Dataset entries
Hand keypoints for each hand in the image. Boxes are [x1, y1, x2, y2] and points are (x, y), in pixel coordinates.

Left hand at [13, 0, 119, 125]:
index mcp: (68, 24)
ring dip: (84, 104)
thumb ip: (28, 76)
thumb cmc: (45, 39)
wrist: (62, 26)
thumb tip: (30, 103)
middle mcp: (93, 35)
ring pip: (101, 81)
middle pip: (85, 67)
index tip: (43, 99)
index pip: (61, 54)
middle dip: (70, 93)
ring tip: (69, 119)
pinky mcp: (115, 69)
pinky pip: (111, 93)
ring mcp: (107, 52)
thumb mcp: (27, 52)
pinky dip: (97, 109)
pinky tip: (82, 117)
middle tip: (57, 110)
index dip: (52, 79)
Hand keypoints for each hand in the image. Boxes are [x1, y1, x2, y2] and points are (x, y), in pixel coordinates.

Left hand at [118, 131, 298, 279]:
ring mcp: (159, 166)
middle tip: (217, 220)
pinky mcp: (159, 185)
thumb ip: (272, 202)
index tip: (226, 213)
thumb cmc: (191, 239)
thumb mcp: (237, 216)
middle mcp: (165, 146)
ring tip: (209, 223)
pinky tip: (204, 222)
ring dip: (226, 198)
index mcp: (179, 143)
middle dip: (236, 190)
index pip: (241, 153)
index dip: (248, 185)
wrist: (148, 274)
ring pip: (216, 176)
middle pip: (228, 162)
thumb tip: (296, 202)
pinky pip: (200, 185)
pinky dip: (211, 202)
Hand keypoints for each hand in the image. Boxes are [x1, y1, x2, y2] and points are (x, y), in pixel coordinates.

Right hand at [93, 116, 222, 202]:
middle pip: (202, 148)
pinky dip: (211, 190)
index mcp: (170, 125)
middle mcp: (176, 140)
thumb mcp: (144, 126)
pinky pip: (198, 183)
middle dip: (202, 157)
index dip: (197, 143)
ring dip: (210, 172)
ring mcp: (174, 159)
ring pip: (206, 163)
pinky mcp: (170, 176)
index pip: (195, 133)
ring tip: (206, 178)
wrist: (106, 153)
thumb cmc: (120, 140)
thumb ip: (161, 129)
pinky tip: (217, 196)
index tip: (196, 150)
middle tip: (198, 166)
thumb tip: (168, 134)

> **Aim of the task**
Pull every line with "index" from the records.

> **Answer section**
index mcp: (68, 24)
index tip: (43, 99)
index pip: (61, 54)
index dip: (52, 79)
index tip: (226, 213)
index mcp: (179, 143)
index pip: (241, 153)
index dip: (248, 185)
index mcp: (170, 125)
index dip: (197, 143)
index pip: (195, 133)
index tip: (196, 150)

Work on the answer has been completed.